Exercise materials
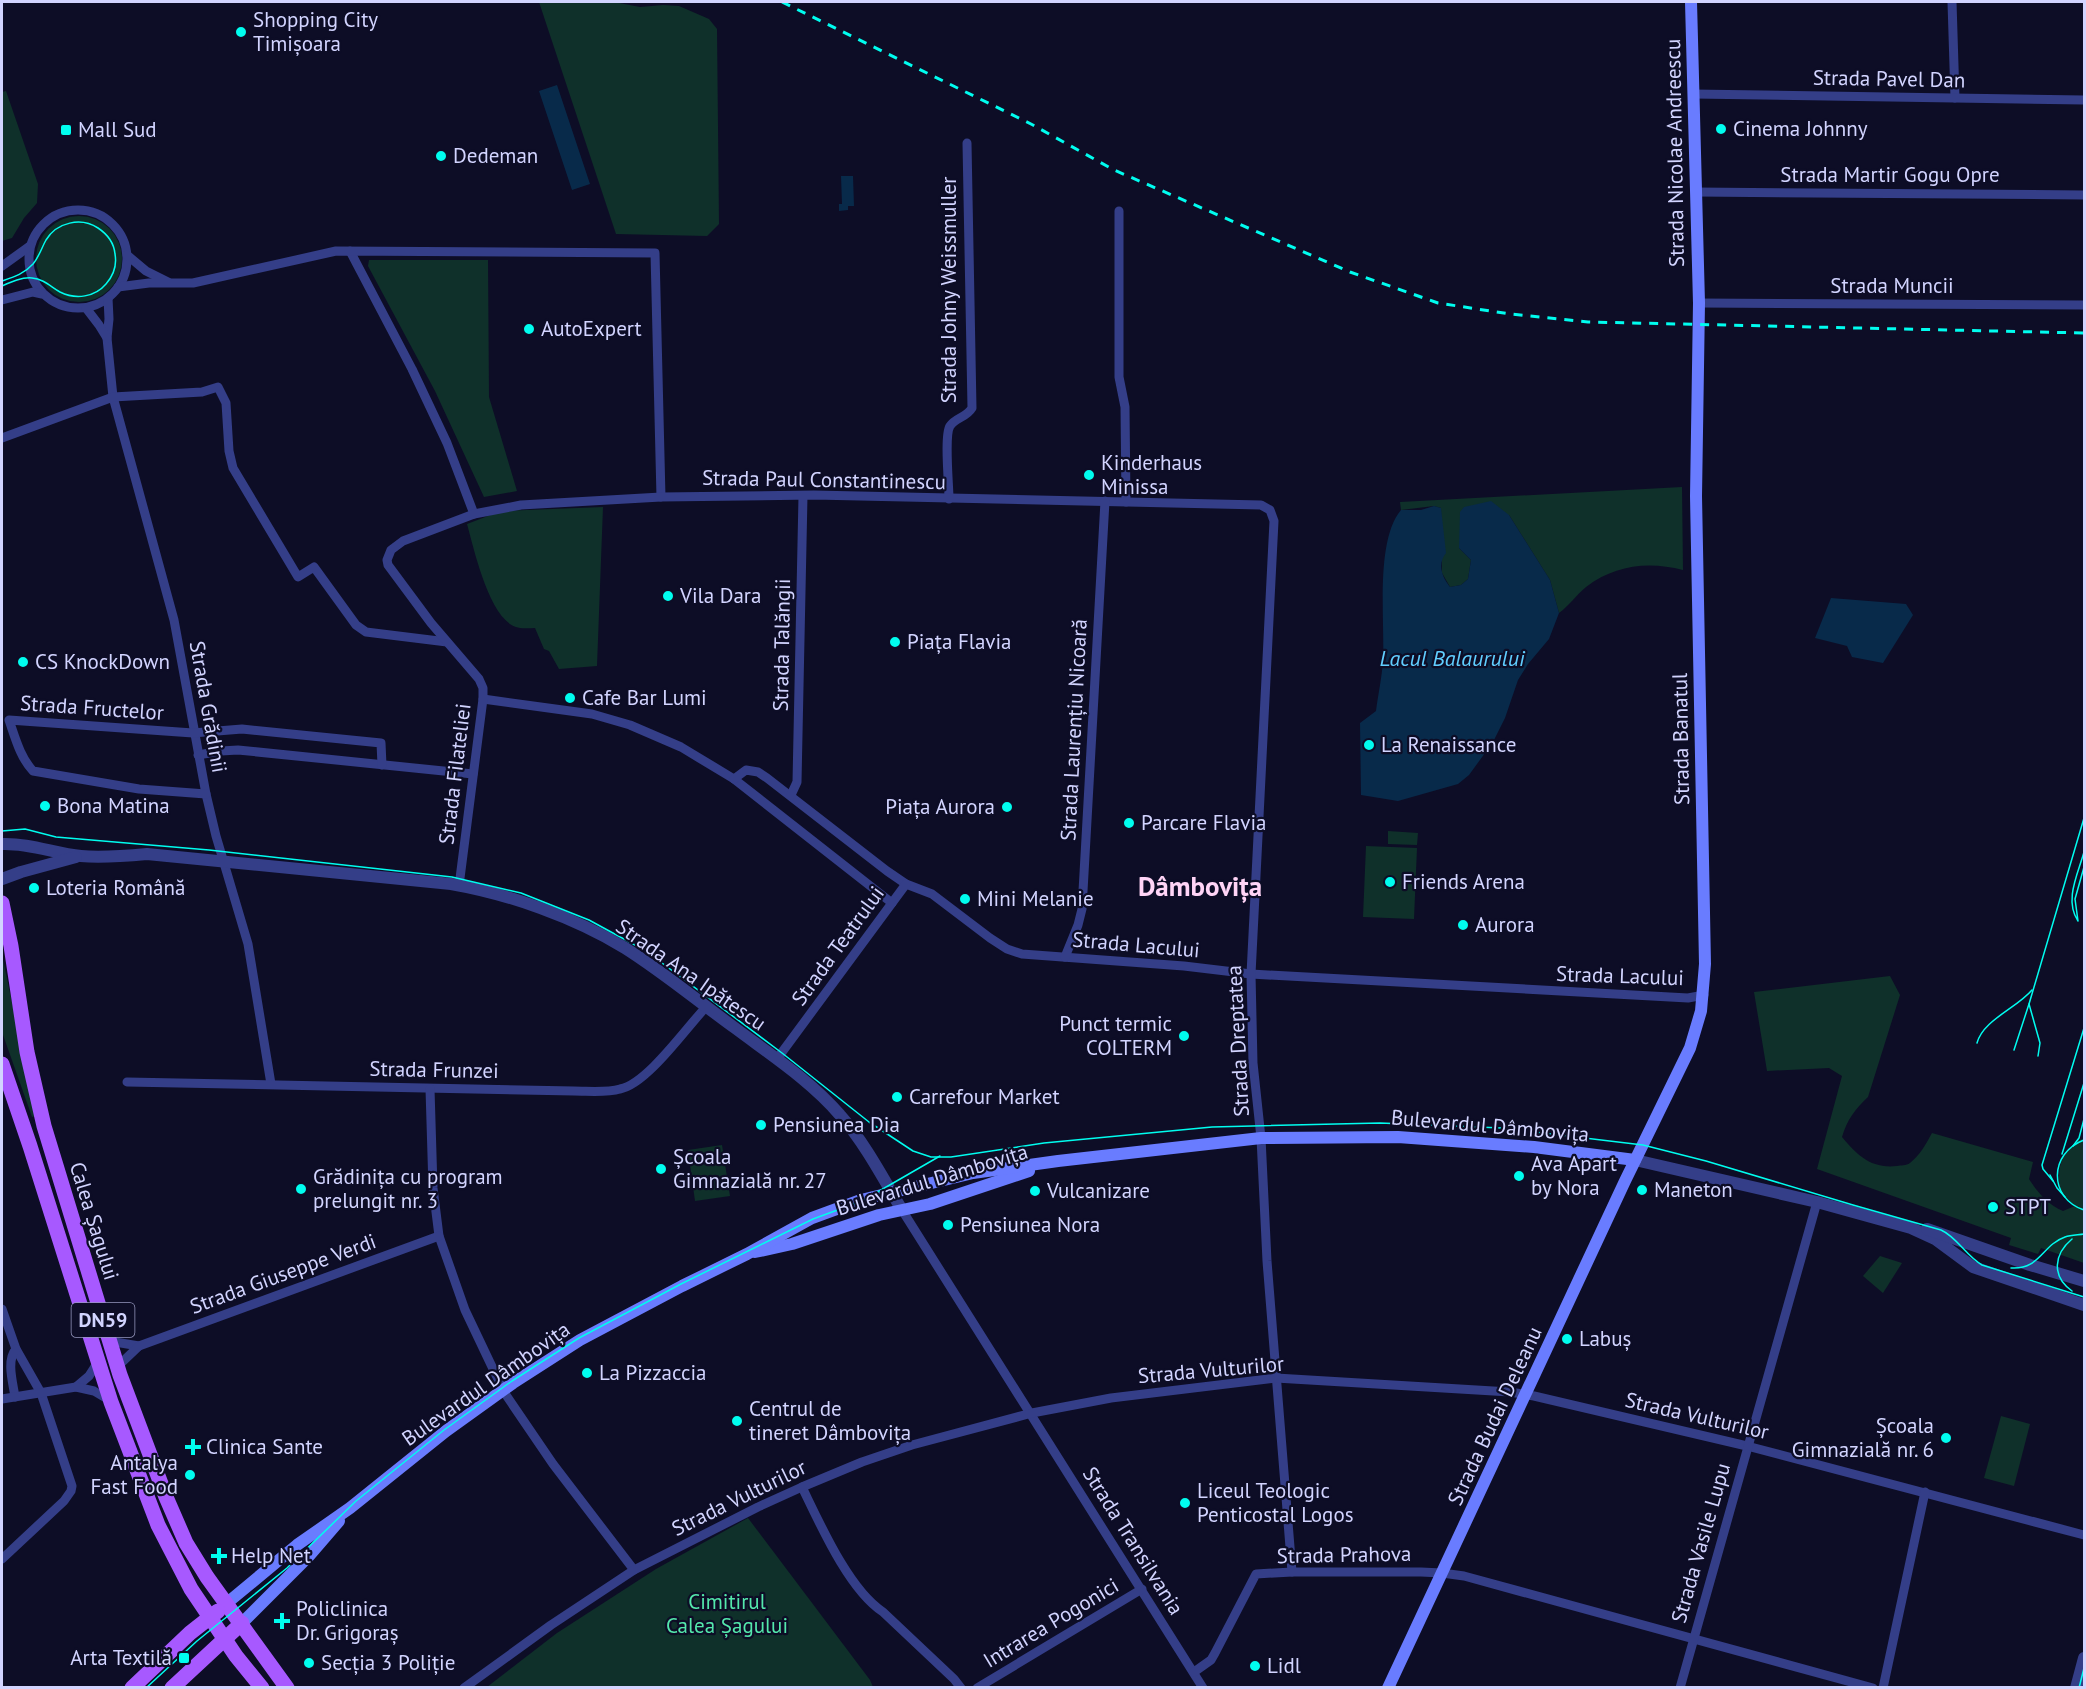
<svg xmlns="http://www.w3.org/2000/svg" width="2086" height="1689" font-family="'PT Sans',sans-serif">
  <rect width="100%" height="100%" fill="#0d0d26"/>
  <g fill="#0f302a">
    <path d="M539,2H614L640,7L663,5L679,6L709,19L717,29L719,224L707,236L616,234Z"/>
    <path d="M6,91L38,184L37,203L24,218L12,238L2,241V92Z"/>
    <circle cx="79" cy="259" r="43"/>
    <path d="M369,260H488L489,397L517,491L484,497L435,391L368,266Z"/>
    <path d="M1682,487L1683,570C1648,561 1615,565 1586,587C1576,595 1569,606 1559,613L1550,580L1509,515L1459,548L1471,560L1468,579L1461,585L1450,587L1442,573L1441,508L1434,506L1401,510L1400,502Z"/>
    <path d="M603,507L597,666L559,669L549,651L544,649L535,628C529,628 521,629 516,627C489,618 474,549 467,524L501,511Z"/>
    <path d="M1388,831L1418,833L1417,845L1388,844Z"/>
    <path d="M1366,846L1417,848L1414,919L1363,917Z"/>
    <path d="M2,955L36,1116L32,1117L2,1032Z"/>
    <path d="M1890,976L1900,995L1868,1097C1855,1109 1847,1120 1842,1137C1857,1155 1871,1169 1897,1166C1901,1165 1906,1166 1910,1163C1920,1155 1926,1144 1932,1133L2033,1162L2029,1179C2038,1193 2048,1205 2063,1211L2075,1206L2060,1192C2057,1166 2060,1158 2078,1140L2084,1139V1263L2041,1248L2038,1254L2009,1245L2011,1238L1817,1169L1842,1076L1829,1068L1767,1071L1754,992Z"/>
    <path d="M722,1145L730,1196L695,1201L688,1150Z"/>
    <path d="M1880,1256L1902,1263L1883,1293L1863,1276Z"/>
    <path d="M2001,1416L2030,1424L2014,1486L1984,1478Z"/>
    <path d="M748,1518L870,1680L873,1687H487L557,1633L656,1569Z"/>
  </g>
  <g fill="#082a4a">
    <path d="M557,85L590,184L572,190L539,91Z"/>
    <path d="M841,176H853L854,206H848V210L839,211V204H842Z"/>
    <path d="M1491,501L1509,515L1550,580L1559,613L1549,639L1528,664L1518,680L1505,718L1493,742L1469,775L1458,784L1398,801L1361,795L1360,723L1376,711C1378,695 1382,677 1383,660C1385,620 1375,541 1401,510H1421L1434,506L1441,508L1446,553C1437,564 1442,577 1450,587L1461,585L1468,579L1471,560L1459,548L1460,512L1464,507Z"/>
    <path d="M1831,598L1906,604L1913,615L1883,663L1852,657L1847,646L1815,638Z"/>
  </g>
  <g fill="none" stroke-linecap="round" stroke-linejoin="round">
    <g stroke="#343e88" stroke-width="9">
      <path d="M1952,2L1955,98"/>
      <path d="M1693,94L2084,100"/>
      <path d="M1696,192L2084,195"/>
      <circle cx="78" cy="259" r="49"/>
      <path d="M1119,211V377L1125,407L1126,502"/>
      <path d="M350,251L412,369L447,443L474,514"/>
      <path d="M127,255L146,271L168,282"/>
      <path d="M2,266L30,246"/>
      <path d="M118,287L149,283H193L336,251L655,253L661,497"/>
      <path d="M108,298L109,319L107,338L113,397L174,620L206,794L216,836L248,944L271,1084"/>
      <path d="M2,300L33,292L42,294"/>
      <path d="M1699,303L2084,305"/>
      <path d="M86,308L99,325L107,338"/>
      <path d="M2,438L113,397L202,392L218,387L226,403L229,451L233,468L298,577L314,567L356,625L366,632L447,642"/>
      <path d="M949,499C949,485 944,435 950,426C956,417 966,418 972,408L967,143"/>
      <path d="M483,699L592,714L630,725L681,747L734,779L892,903"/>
      <path d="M198,755L221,751L238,750L473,774"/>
      <path d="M734,779L746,770L758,772L767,778L887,871L906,884L932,894L990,938L1007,949L1022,954L1184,966L1251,974L1688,998L1704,995"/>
      <path d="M206,794L139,789L33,771C20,757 15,737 9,720L193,733L242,729L381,743L382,765"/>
      <path d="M791,795L797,782L803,496"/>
      <path d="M459,886L483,699V688L479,679L431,623L388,565L387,560L391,550L403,541L474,514L521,505L661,497L814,495L1261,505L1270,510L1274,521L1251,974L1253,1063L1261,1138L1267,1261L1292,1572"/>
      <path d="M1065,957L1078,925L1082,909L1105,501"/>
      <path d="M777,1059L906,884"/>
      <path d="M127,1082L574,1091C589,1091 606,1093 620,1089C647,1084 686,1028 706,1007"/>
      <path d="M430,1089L433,1188L439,1236L465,1310L504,1392L553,1464L634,1570"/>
      <path d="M902,1210L1203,1688"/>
      <path d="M2,1309L16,1349L41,1393L72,1486L71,1491L64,1501L2,1559"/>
      <path d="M109,1341L139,1346"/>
      <path d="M117,1367L139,1346L439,1236"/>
      <path d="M76,1387L89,1376L98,1362"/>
      <path d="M15,1397C13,1383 6,1360 16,1349"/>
      <path d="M2,1399L76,1387L94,1391L109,1400"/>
      <path d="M802,1487C820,1524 849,1590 883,1612L954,1679L961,1688"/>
      <path d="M1194,1672L1211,1660L1215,1653L1256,1574L1292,1572H1421L1442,1573L1464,1576L1873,1688"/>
      <path d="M464,1688L551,1625L634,1570L758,1507L802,1487L862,1462L912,1445L1032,1413L1111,1398L1276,1378L1510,1392L1534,1396L1747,1446L2084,1535"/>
      <path d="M977,1688L1142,1589"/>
      <path d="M1680,1688L1817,1202"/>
      <path d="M1883,1688L1925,1492"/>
    </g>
    <g stroke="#343e88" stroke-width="12">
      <path d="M2,844C29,843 54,853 81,856C103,858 125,856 147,854L451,884C509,894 574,917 625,948C663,972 699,1002 735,1028C771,1055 811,1081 840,1115C865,1143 883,1178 902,1210"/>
      <path d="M2,879L21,872L76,857"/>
      <path d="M1635,1160L1817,1202L1911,1228L1935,1239L1973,1267L2084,1305"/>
      <path d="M1927,1229L2030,1265L2084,1281"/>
      <path d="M2076,1688L2084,1658"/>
    </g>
    <g stroke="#697cff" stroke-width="12">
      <path d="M755,1252L792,1244L879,1215L930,1204L1029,1171"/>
      <path d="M227,1603L297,1545L350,1508L446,1431L513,1383L580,1340L682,1286L747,1254L812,1218L861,1200L973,1173L1058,1161L1261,1138L1398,1137L1534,1147L1635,1160"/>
      <path d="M242,1623L308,1557L339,1521"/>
      <path d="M1388,1688L1625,1181L1690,1048L1701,1011L1705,964L1696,496L1699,303L1691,2"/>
    </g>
    <g stroke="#a759ff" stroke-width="15">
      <path d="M2,903L11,946L27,1052L44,1126L120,1375L166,1497L186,1543L207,1577L287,1688"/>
      <path d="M2,1064L30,1146L111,1402L158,1525L191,1589L236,1656L262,1688"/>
      <path d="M132,1688L190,1633L218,1611"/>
      <path d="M172,1688L242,1623"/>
    </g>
    <g stroke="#00fdef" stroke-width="1.5">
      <path d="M2,281C14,277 24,274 33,264C39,257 42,247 46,240C57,222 81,217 98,228C107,234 114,243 115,254C117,265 113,276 106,284C95,297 76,300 60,292C51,287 44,279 32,278C22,277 11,282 2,286"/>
      <path d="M2,831L25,829L56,837L209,850L452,877L521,893L589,920L646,951L782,1053L869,1122L913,1151L931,1157H951L1044,1143L1212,1127L1380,1123L1502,1128L1643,1145L1706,1161L1853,1205L1941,1230C1957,1237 1966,1256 1982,1265L2084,1297"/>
      <path d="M2084,852C2078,874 2064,900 2078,921L2075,899L2084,867"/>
      <path d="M1977,1043C1983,1020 2017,1008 2032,990"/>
      <path d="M2014,1050L2029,1004"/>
      <path d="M2038,1056L2040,1043L2029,1004L2084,818"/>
      <path d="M2084,1140C2049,1153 2048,1198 2084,1210"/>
      <path d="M2073,1146L2079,1138L2084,1119"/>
      <path d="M2062,1154L2084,1083"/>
      <path d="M2050,1175L2057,1188L2065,1197"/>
      <path d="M2053,1181L2043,1169L2042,1165L2084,1028"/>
      <path d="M2011,1268C2040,1270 2042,1245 2065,1237C2071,1235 2078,1235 2084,1234"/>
      <path d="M2072,1291C2051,1276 2054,1254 2072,1239"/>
      <path d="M146,1688L197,1641L287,1568L356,1501L444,1430L512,1381L579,1338L681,1284L813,1219L862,1201L940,1156"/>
      <path d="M2079,1688L2084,1668"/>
    </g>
    <path stroke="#00fdef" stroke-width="3" stroke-dasharray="9 8" stroke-linecap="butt" d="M782,2L1031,124L1114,170L1350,272L1438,303L1510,314L1588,322L2084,333"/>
  </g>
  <g fill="#00fdef" stroke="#0d0d26" stroke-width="2">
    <circle cx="241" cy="32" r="6"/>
    <circle cx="1721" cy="129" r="6"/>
    <rect x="60" y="124" width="12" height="12" rx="3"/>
    <circle cx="441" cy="156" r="6"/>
    <circle cx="529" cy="329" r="6"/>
    <circle cx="1089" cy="475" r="6"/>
    <circle cx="668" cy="596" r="6"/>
    <circle cx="895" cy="642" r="6"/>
    <circle cx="23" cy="662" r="6"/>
    <circle cx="570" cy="698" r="6"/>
    <circle cx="1369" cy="745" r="6"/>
    <circle cx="45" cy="806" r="6"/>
    <circle cx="1007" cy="807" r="6"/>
    <circle cx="1129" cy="823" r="6"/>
    <circle cx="1390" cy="882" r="6"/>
    <circle cx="34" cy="888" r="6"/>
    <circle cx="965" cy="899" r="6"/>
    <circle cx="1463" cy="925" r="6"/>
    <circle cx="1184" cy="1036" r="6"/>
    <circle cx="897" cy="1097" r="6"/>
    <circle cx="761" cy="1125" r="6"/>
    <circle cx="661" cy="1169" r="6"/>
    <circle cx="1519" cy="1176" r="6"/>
    <circle cx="301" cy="1189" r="6"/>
    <circle cx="1642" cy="1190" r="6"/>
    <circle cx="1035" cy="1191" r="6"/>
    <circle cx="1993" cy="1207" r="6"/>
    <circle cx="948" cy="1225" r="6"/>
    <circle cx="1567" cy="1339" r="6"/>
    <circle cx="587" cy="1373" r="6"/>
    <circle cx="737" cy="1421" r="6"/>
    <circle cx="1946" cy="1438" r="6"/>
    <path d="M190 1438h6v6h6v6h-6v6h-6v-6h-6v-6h6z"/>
    <circle cx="190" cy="1475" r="6"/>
    <circle cx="1185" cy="1503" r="6"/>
    <path d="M216 1547h6v6h6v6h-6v6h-6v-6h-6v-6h6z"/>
    <path d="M279 1612h6v6h6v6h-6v6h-6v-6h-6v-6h6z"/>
    <rect x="178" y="1652" width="12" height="12" rx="3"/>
    <circle cx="309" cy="1663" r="6"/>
    <circle cx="1255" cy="1666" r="6"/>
  </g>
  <g text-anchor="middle" stroke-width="4.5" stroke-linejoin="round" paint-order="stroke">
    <rect fill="#0d0d26" stroke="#9798be" stroke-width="1.5" x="71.5" y="1303" width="63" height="34" rx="4.5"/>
    <g font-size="20" font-weight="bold" fill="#d2d4ff">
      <text x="103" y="1327">DN59</text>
    </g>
    <g font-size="21" fill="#d2d4ff" stroke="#0d0d26" text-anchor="start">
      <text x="253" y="27">Shopping City<tspan x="253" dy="24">Timișoara</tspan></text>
      <text x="1733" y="136">Cinema Johnny</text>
      <text x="78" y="137">Mall Sud</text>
      <text x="453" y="163">Dedeman</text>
      <text x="541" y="336">AutoExpert</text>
      <text x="1101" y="470">Kinderhaus<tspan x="1101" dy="24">Minissa</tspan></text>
      <text x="680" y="603">Vila Dara</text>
      <text x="907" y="649">Piața Flavia</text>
      <text x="35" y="669">CS KnockDown</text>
      <text x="582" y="705">Cafe Bar Lumi</text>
      <text x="1381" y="752">La Renaissance</text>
      <text x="57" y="813">Bona Matina</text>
      <text x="995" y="814" text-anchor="end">Piața Aurora</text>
      <text x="1141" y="830">Parcare Flavia</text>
      <text x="1402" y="889">Friends Arena</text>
      <text x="46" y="895">Loteria Română</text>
      <text x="977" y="906">Mini Melanie</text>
      <text x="1475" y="932">Aurora</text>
      <text x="1172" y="1031" text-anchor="end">Punct termic<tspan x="1172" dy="24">COLTERM</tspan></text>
      <text x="909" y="1104">Carrefour Market</text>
      <text x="773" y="1132">Pensiunea Dia</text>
      <text x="673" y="1164">Școala<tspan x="673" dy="24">Gimnazială nr. 27</tspan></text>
      <text x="1531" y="1171">Ava Apart<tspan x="1531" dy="24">by Nora</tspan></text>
      <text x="313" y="1184">Grădinița cu program<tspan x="313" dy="24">prelungit nr. 3</tspan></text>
      <text x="1654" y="1197">Maneton</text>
      <text x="1047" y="1198">Vulcanizare</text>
      <text x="2005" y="1214">STPT</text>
      <text x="960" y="1232">Pensiunea Nora</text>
      <text x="1579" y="1346">Labuș</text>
      <text x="599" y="1380">La Pizzaccia</text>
      <text x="749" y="1416">Centrul de<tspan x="749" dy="24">tineret Dâmbovița</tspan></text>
      <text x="1934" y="1433" text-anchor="end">Școala<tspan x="1934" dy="24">Gimnazială nr. 6</tspan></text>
      <text x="206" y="1454">Clinica Sante</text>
      <text x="178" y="1470" text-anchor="end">Antalya<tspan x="178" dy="24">Fast Food</tspan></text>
      <text x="1197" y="1498">Liceul Teologic<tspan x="1197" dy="24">Penticostal Logos</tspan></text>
      <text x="231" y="1563">Help Net</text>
      <text x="296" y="1616">Policlinica<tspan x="296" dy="24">Dr. Grigoraș</tspan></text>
      <text x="172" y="1665" text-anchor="end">Arta Textilă</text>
      <text x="321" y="1670">Secția 3 Poliție</text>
      <text x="1267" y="1673">Lidl</text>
    </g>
    <g font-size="21" fill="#d2d4ff" stroke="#0d0d26">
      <text transform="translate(1889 79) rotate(1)" y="7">Strada Pavel Dan</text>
      <text transform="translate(1675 153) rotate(-91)" y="7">Strada Nicolae Andreescu</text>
      <text x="1890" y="182">Strada Martir Gogu Opre</text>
      <text x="1892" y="293">Strada Muncii</text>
      <text transform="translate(949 290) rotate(-90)" y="7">Strada Johny Weissmuller</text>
      <text transform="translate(824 480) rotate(1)" y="7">Strada Paul Constantinescu</text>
      <text transform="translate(782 645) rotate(-89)" y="7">Strada Talăngii</text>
      <text transform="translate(208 707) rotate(80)" y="7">Strada Grădinii</text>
      <text transform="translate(92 708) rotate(4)" y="7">Strada Fructelor</text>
      <text transform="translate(1074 730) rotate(-87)" y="7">Strada Laurențiu Nicoară</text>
      <text transform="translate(1681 739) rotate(-91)" y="7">Strada Banatul</text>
      <text transform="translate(455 774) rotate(-83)" y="7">Strada Filateliei</text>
      <text transform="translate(1136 945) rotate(5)" y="7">Strada Lacului</text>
      <text transform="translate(838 946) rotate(-54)" y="7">Strada Teatrului</text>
      <text transform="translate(691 975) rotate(35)" y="7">Strada Ana Ipătescu</text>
      <text transform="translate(1620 976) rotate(2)" y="7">Strada Lacului</text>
      <text transform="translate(1238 1041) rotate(-93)" y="7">Strada Dreptatea</text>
      <text transform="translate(434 1070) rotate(1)" y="7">Strada Frunzei</text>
      <text transform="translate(1490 1126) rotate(5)" y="7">Bulevardul Dâmbovița</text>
      <text transform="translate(932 1180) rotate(-17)" y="7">Bulevardul Dâmbovița</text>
      <text transform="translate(94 1221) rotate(73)" y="7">Calea Șagului</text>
      <text transform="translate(283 1274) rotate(-20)" y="7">Strada Giuseppe Verdi</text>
      <text transform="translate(1211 1370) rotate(-5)" y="7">Strada Vulturilor</text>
      <text transform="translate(486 1384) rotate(-35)" y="7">Bulevardul Dâmbovița</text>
      <text transform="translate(1495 1416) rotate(-65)" y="7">Strada Budai Deleanu</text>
      <text transform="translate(1697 1416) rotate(13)" y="7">Strada Vulturilor</text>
      <text transform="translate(739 1498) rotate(-26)" y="7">Strada Vulturilor</text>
      <text transform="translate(1133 1541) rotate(58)" y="7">Strada Transilvania</text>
      <text transform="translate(1701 1543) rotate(-74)" y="7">Strada Vasile Lupu</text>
      <text transform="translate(1344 1555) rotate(-1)" y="7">Strada Prahova</text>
      <text transform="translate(1051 1623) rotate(-31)" y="7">Intrarea Pogonici</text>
    </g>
    <g font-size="21" fill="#54e8ac" stroke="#0d0d26">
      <text x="727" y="1609">Cimitirul<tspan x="727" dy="24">Calea Șagului</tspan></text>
    </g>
    <g font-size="22" font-style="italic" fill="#60ceff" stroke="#0d0d26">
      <text x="1452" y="666">Lacul Balaurului</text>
    </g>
    <g font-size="27" font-weight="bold" fill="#ffd4f6" stroke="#0d0d26">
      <text x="1200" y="896">Dâmbovița</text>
    </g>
  </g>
  <rect width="2086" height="1689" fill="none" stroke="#d2d4ff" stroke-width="6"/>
</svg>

What you need to do
Your reply should hold all the lines from the listing above in which "round" appears.

Reply
  <g fill="none" stroke-linecap="round" stroke-linejoin="round">
  <g text-anchor="middle" stroke-width="4.5" stroke-linejoin="round" paint-order="stroke">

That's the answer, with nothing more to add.